## READING TEXT
*-*-*
If you run into performance problems with this design (personally, I don't think 75000 is that much - it should not give problems if you have indexes to properly support your queries) then you can partition the data. Mysql supports native partitioning (http://dev.mysql.com/doc/refman/5.1/en/partitioning.html), which essentially distributes collections of rows over separate physical compartments (the partitions) while maintaining one logical compartment (the table). The obvious advantage here is that you can keep querying a logical table and do not need to manually bunch up the data from several places.

If you still don't think this is an option, you could consider vertical partitioning: that is, making groups of columns or even single columns an put those in their own table. This makes sense if you have some queries that always need one particular set of columns, and other queries that tend to use another set of columns. Only then would it make sense to apply this vertical partitioning, because the join itself will cost performance.
*-*-*
## EXTRACTED RECORDS
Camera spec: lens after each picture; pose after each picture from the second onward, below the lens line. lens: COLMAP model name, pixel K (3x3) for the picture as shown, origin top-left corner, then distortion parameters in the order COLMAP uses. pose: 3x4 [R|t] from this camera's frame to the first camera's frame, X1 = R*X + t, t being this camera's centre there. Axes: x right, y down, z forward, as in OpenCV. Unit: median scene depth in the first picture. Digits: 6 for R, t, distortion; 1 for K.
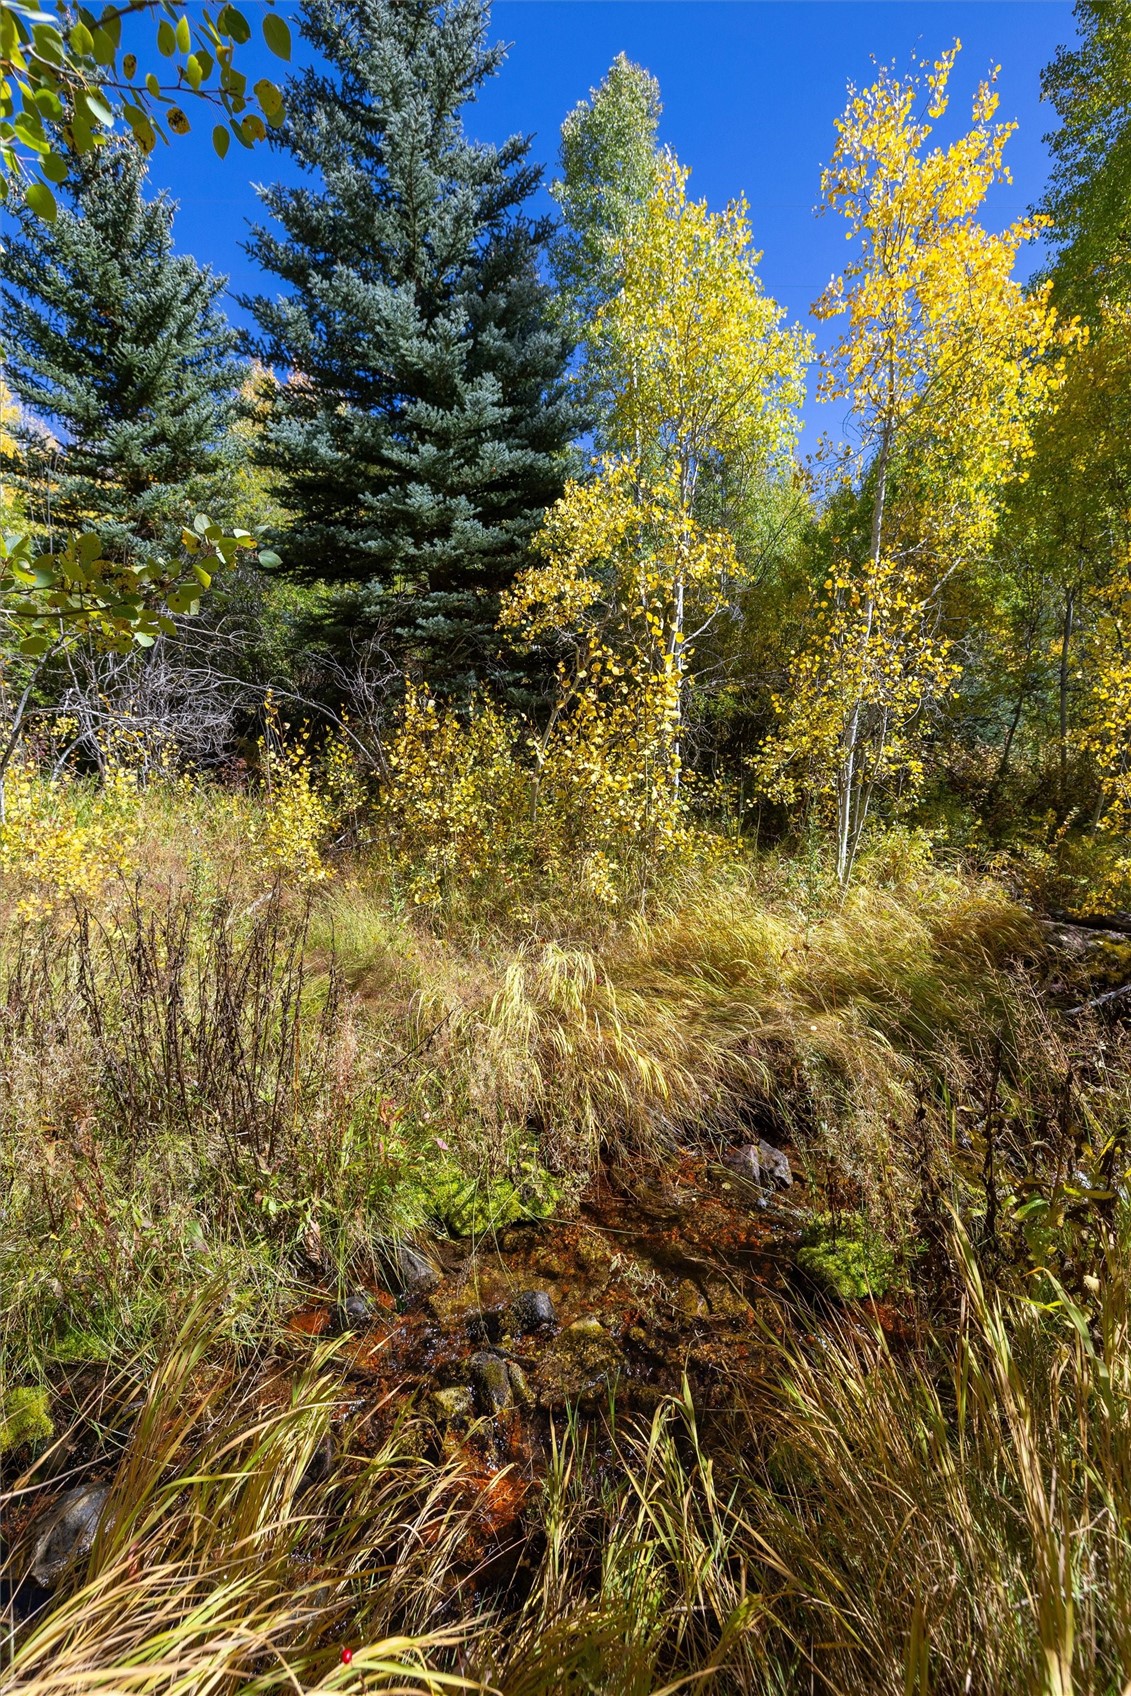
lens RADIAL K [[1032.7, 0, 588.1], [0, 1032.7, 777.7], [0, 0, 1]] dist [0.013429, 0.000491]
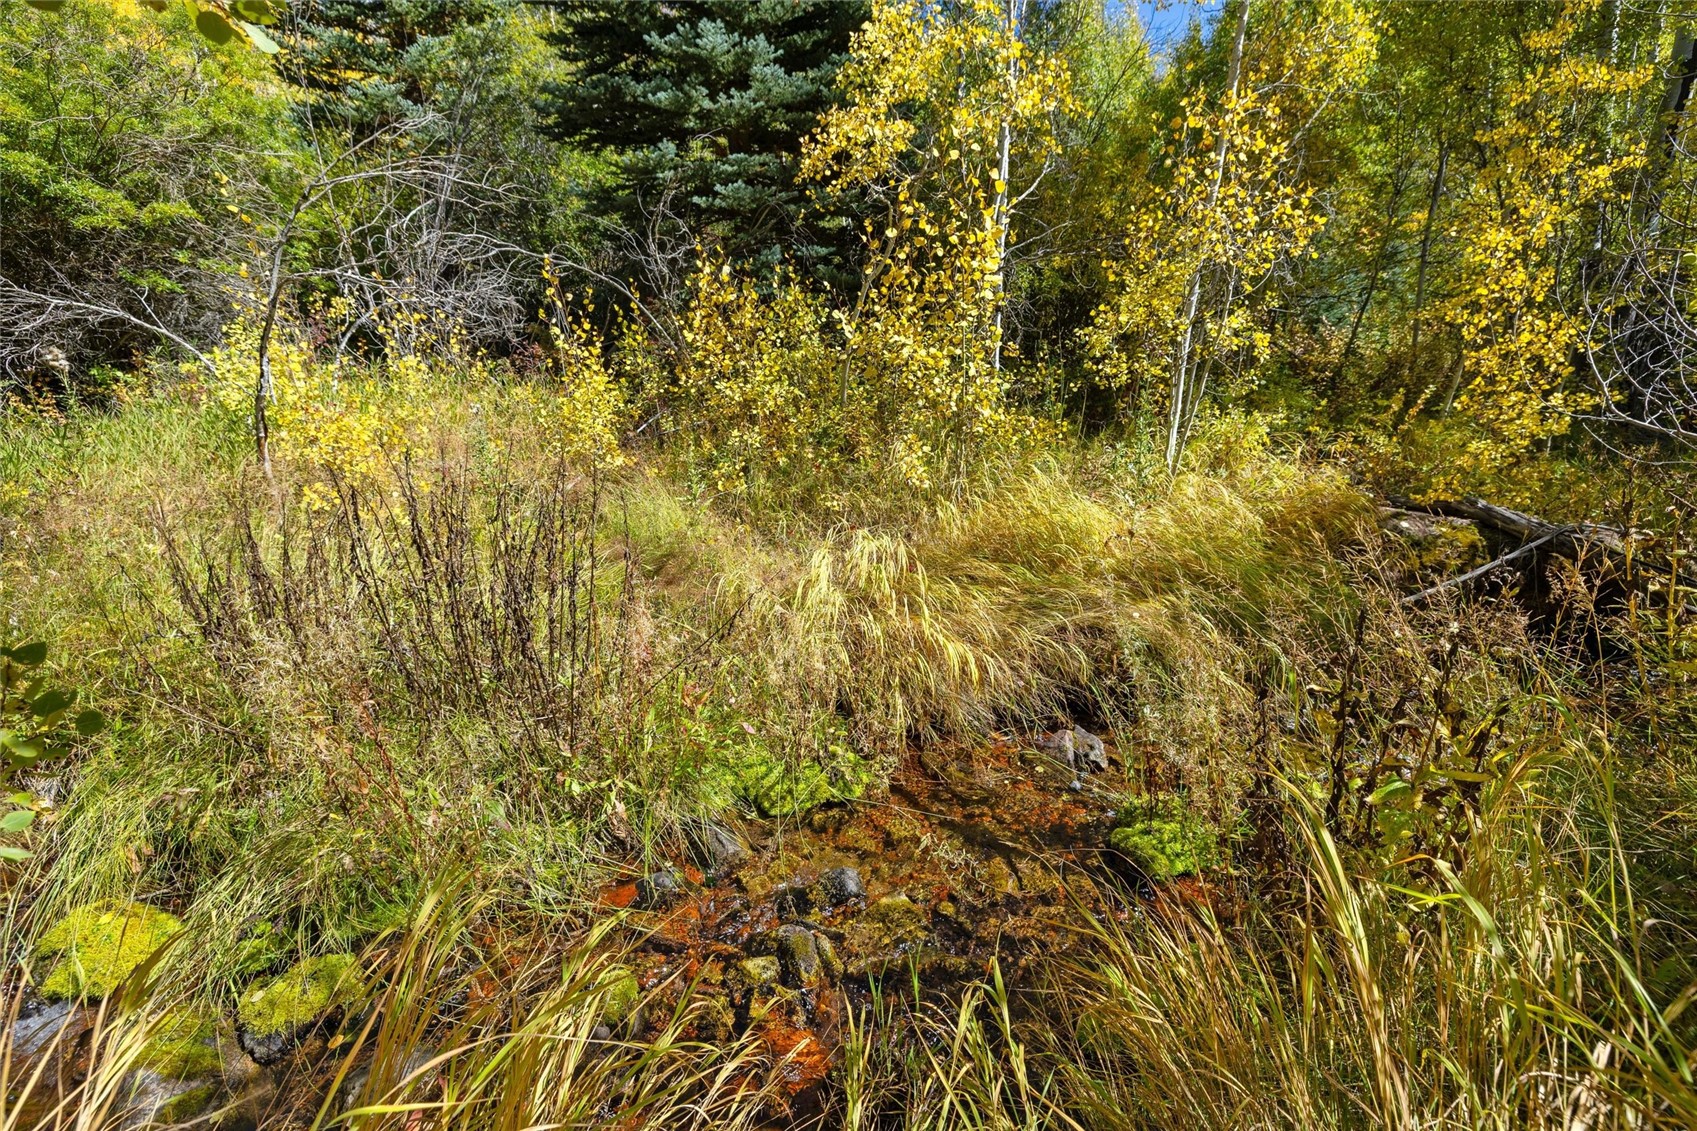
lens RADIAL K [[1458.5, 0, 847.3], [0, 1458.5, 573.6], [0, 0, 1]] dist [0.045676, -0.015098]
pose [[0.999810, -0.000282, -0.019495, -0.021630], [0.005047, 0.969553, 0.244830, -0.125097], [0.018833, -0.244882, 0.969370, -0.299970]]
*-*-*
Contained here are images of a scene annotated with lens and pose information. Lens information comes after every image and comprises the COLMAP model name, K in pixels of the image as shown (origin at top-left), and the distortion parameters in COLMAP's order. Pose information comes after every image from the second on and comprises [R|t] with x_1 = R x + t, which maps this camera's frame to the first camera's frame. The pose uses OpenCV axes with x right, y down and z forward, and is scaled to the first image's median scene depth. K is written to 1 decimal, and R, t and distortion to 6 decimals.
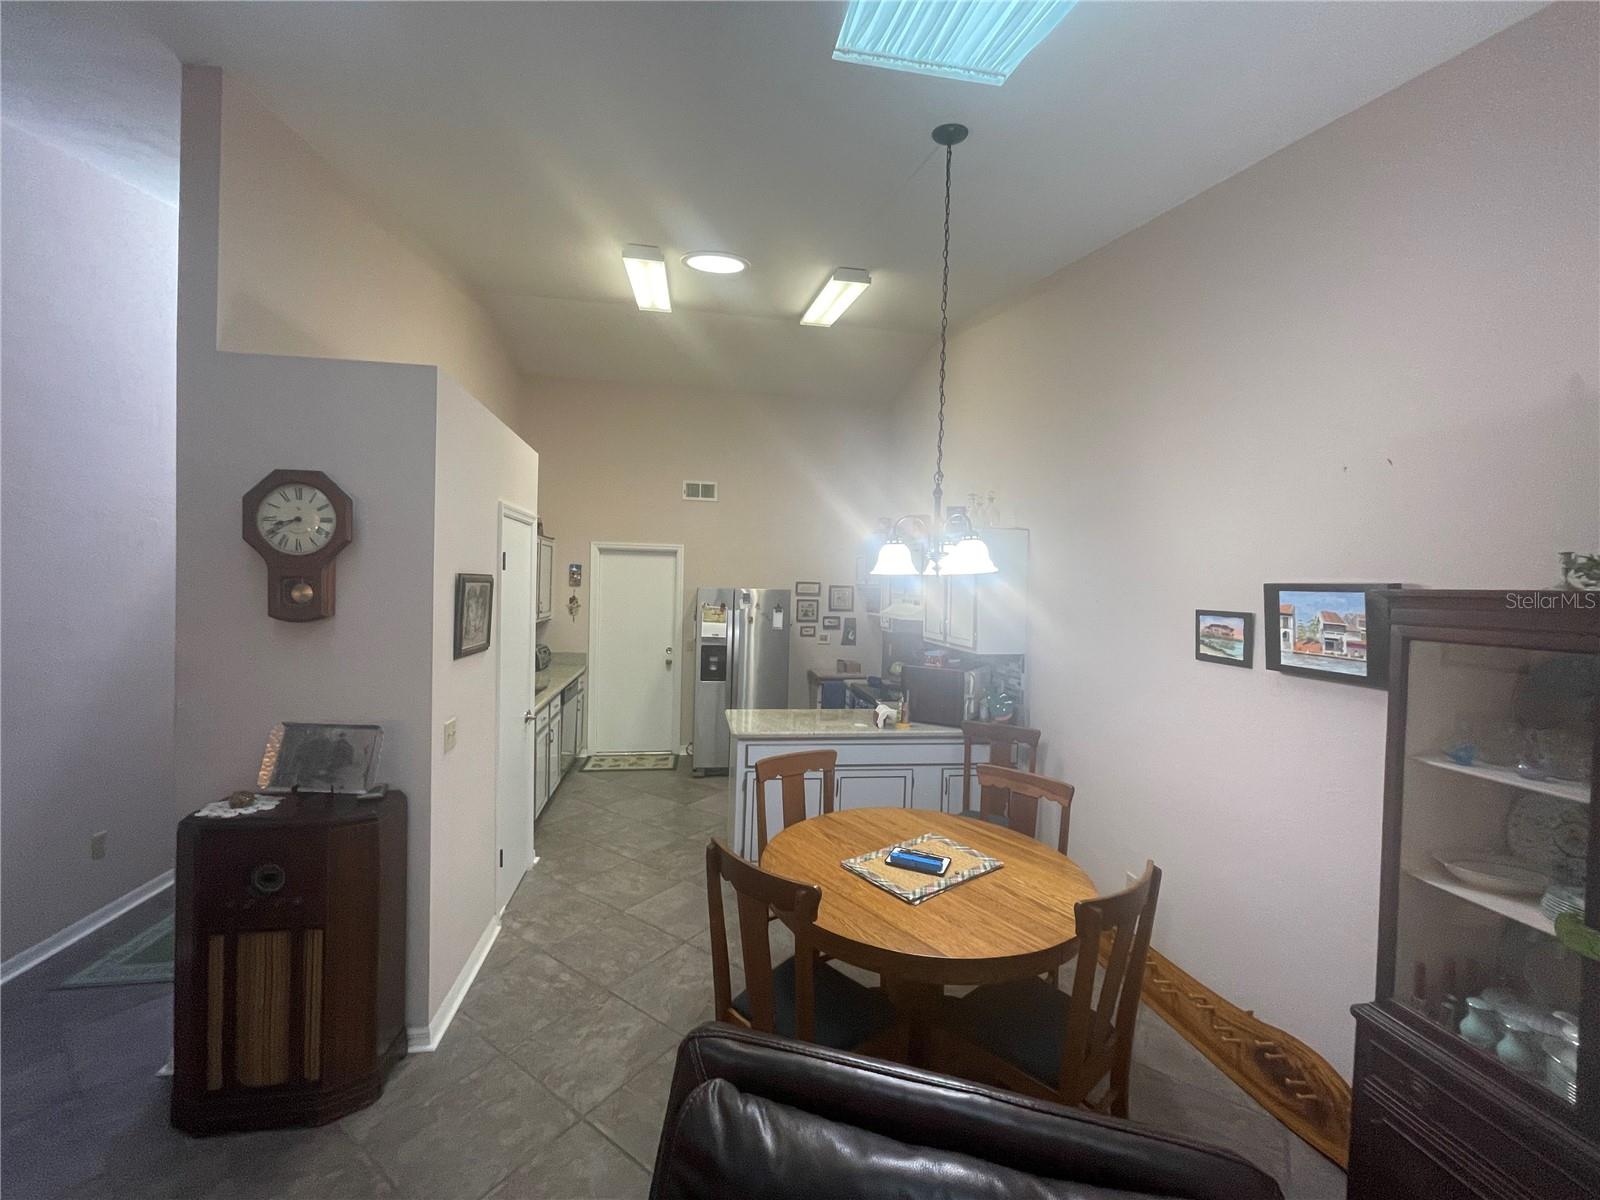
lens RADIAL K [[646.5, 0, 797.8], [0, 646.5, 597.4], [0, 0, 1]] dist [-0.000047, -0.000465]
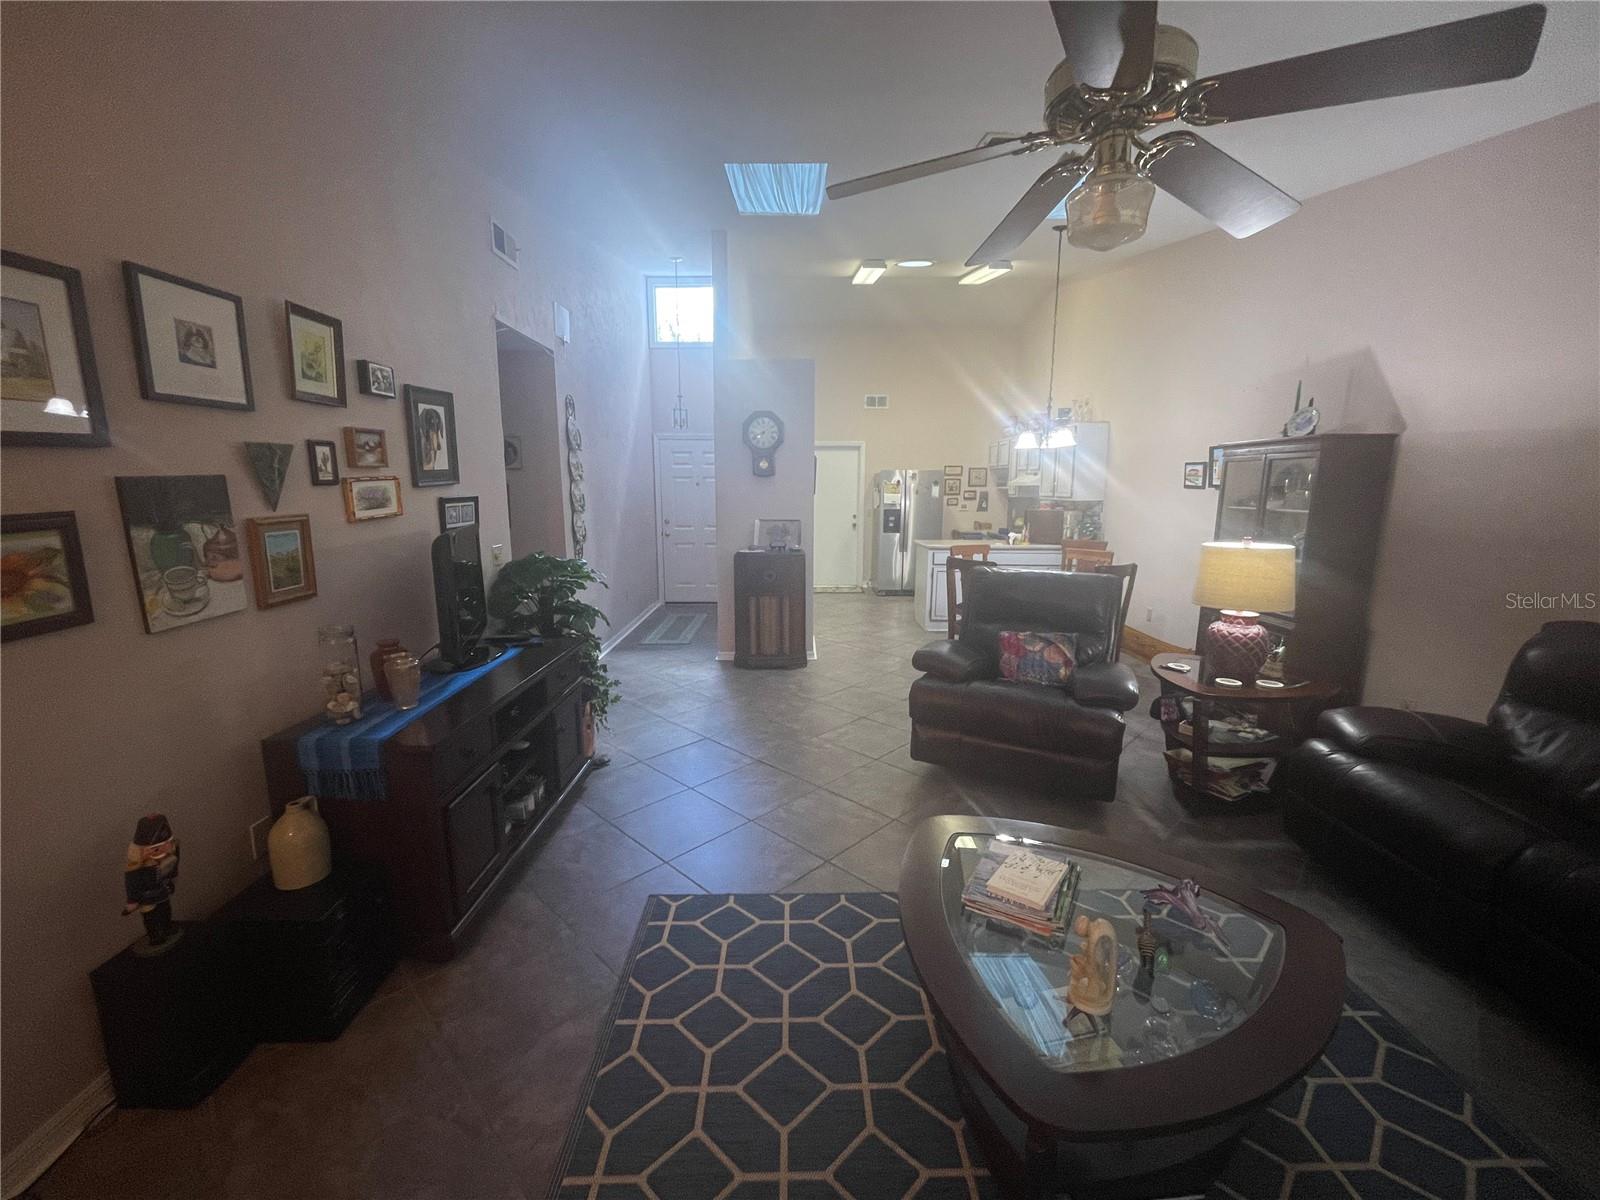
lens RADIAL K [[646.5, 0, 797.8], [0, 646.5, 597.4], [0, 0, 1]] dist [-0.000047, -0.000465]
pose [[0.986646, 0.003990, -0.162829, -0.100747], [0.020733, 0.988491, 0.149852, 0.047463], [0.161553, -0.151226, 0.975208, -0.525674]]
*-*-*
## THINGS TO DO
1. Could you repeat the passage on MySQL partitioning, word for word, from "If you still" to "will cost performance."?
2. In the passage on MySQL partitioning, what reason is given for applying vertical partitioning only when some queries always need one set of columns and others use another set?
The entries have nothing to do with the passage on MySQL partitioning.

## SOLUTIONS TO THE PROBLEMS
1.
If you still don't think this is an option, you could consider vertical partitioning: that is, making groups of columns or even single columns an put those in their own table. This makes sense if you have some queries that always need one particular set of columns, and other queries that tend to use another set of columns. Only then would it make sense to apply this vertical partitioning, because the join itself will cost performance.

2. The join itself will cost performance.